Time-Updated Analysis of Potassium Intake, Serum Potassium, and Outcomes after Kidney Transplantation

Session Information

Category: Nutrition, Inflammation, and Metabolism

  • 1401 Nutrition, Inflammation, Metabolism


  • Verschuur, Lara Christine, University Medical Center Groningen, Groningen, Netherlands
  • Gomes Neto, Antonio, University Medical Center Groningen, Groningen, Netherlands
  • Eisenga, Michele F., None, Groningen, Groningen, Netherlands
  • Navis, Gerjan, None, Groningen, Groningen, Netherlands
  • Bakker, Stephan J.L., University Medical Center Groningen, Groningen, Netherlands
  • De Borst, Martin H., University Medical Center Groningen, Groningen, Netherlands

Low potassium (K+) intake has been associated with an increased risk of hypertension, cardiovascular events, and mortality in patients with chronic kidney disease and in the general population. Kidney transplant recipients (KTRs) may nevertheless refrain from increasing K+ intake because of fear for hyperkalemia, which may be often unjustified.


We assessed the relationship between paired measurements of 24-hour urinary K+ excretion, as a proxy for K+ intake, and serum K+ in 1,108 with eGFR >15 mL/min/1.73 m2. We subsequently analyzed associations of K+ intake with death-censored graft failure (DCGF) and all-cause mortality using time-updated Cox regression, adjusted for potential confounders, including age, sex, time-matched estimated GFR (eGFR, CKD-EPI), systolic blood pressure, and use of diuretics or RAAS-inhibitors.

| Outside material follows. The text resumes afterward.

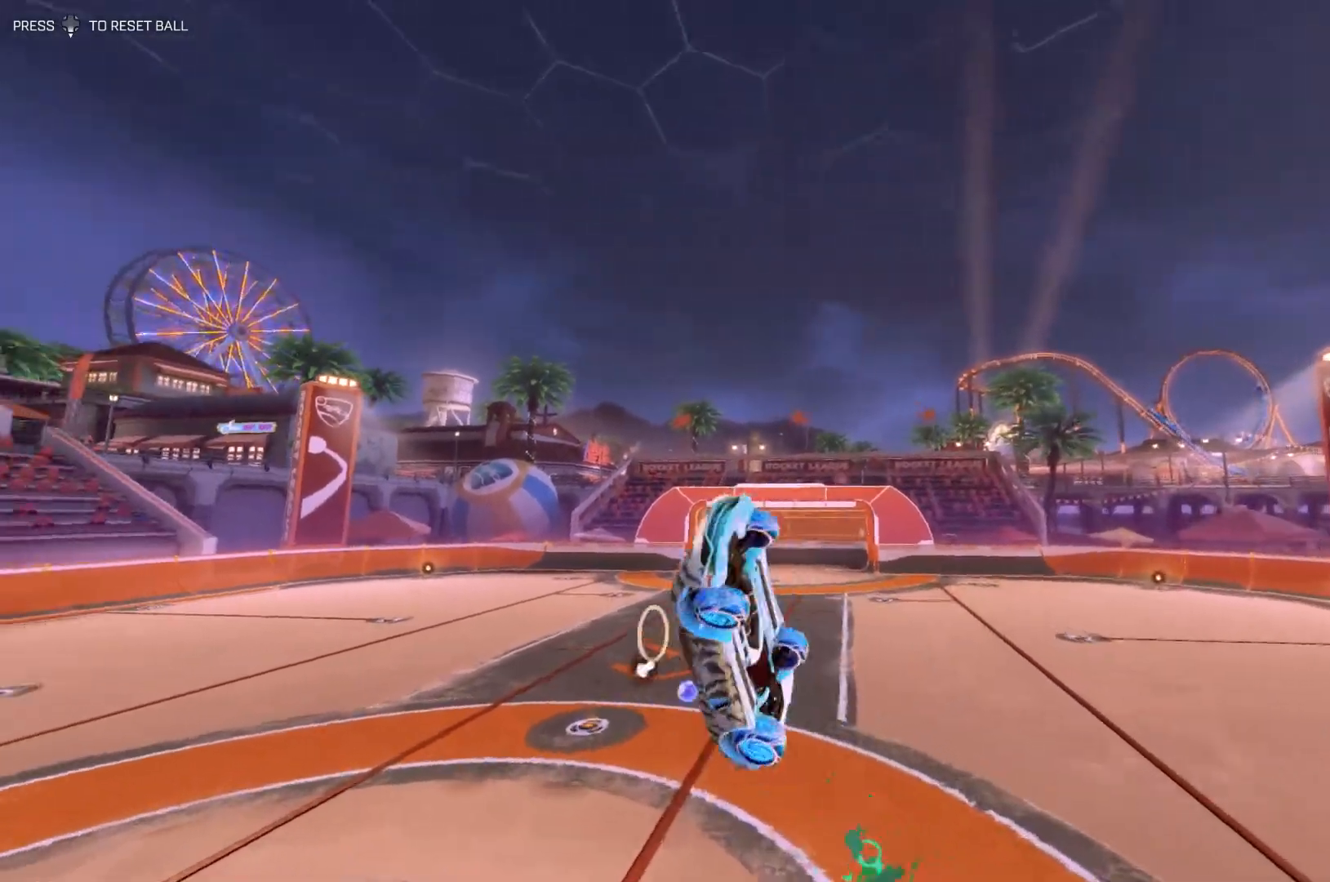
{"buttons": ["SQUARE", "R1"], "left_stick": "center", "events": [[200, "R1", "up"], [233, "R1", "down"]]}
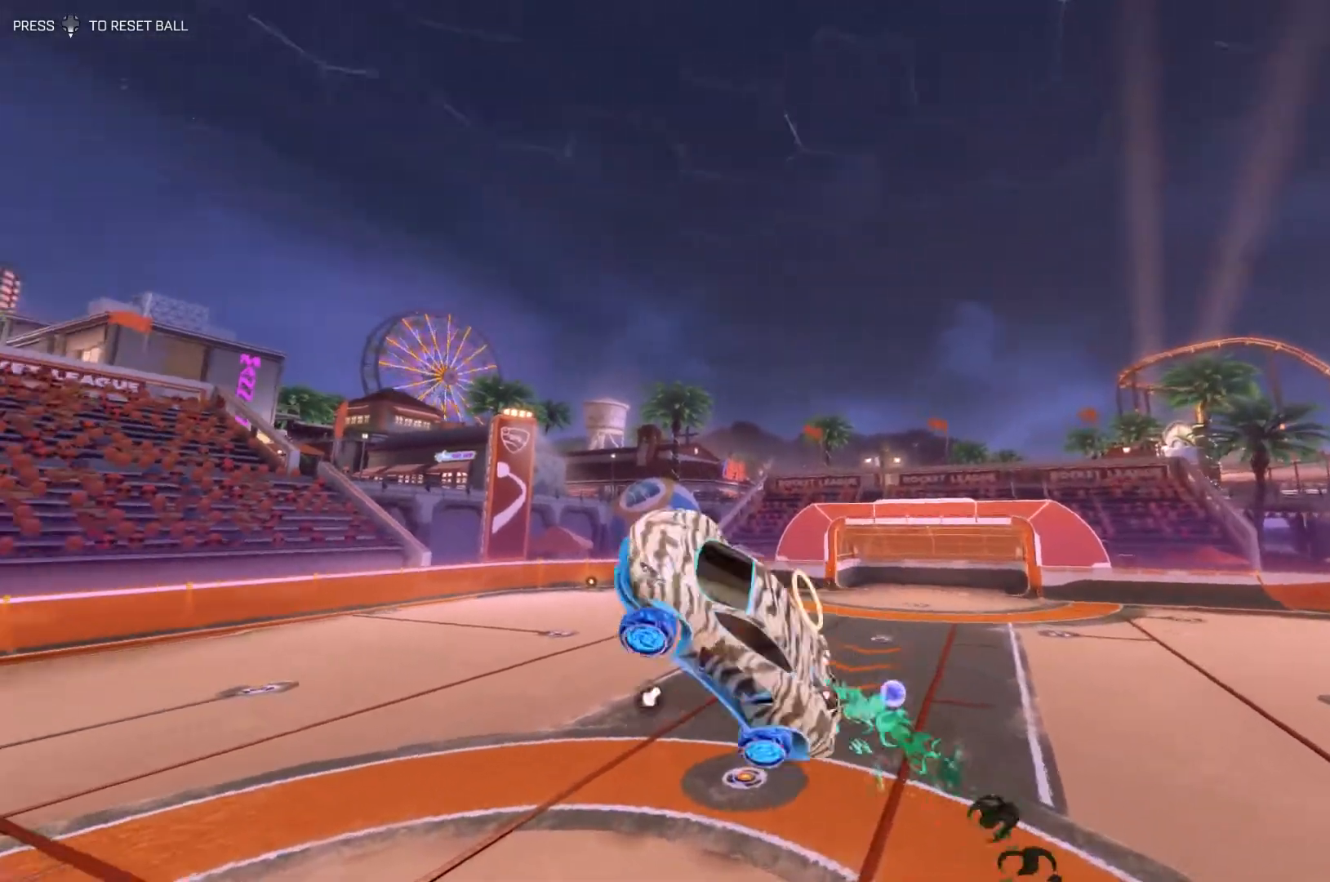
{"buttons": ["SQUARE", "R1"], "left_stick": "center", "events": [[33, "left_stick", "up-right"], [67, "R1", "up"], [300, "R1", "down"], [400, "left_stick", "center"]]}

KTRs (55% men) were 44±13 yrs old at transplantation. Data from 8,904 paired urinary and serum K+ measurements were available. When considering intra-individual median K+ excretion, K+ excretion was 2.6 [2.0-3.1] g/d (median [IQR]). K+ intake was below the WHO-recommended intake (90-120 mmol/d, 3.5-4.7 g/d) in 87.4% of KTR. K+ intake decreased with advancing stages of CKD (P-trend<0.001). Overall, K+ intake explained 1.3% of the variation in serum K+; in stage 4 CKD it explained 1.0%. In multivariable linear regression, eGFR, diuretics use, sex, BMI, and ACE-inhibitor use (all P<0.05) were the main independent determinants of serum K+ (R2=0.12), whereas K+ excretion was no significant independent determinant (P=0.16). During median follow-up for 14.3 [9.2-20.3] years, 291 patients developed DCGF and 676 patients died. In time-updated multivariable Cox regression analysis, K+ intake was inversely associated with the risk of DCGF (fully adjusted HR 0.60 [95% CI 0.49-0.74] per 1 g/d increase in K+ intake, P<0.0001) and mortality (0.76 [0.63-0.91], P<0.0001). Adjustment for serum K+ did not materially change the results.


K+ intake is low in the vast majority of KTR. The minimal impact of K+ intake on serum K+ and the association of low K+ intake with an increased risk of adverse outcomes suggest that dietary K+ intake should be stimulated in most KTRs.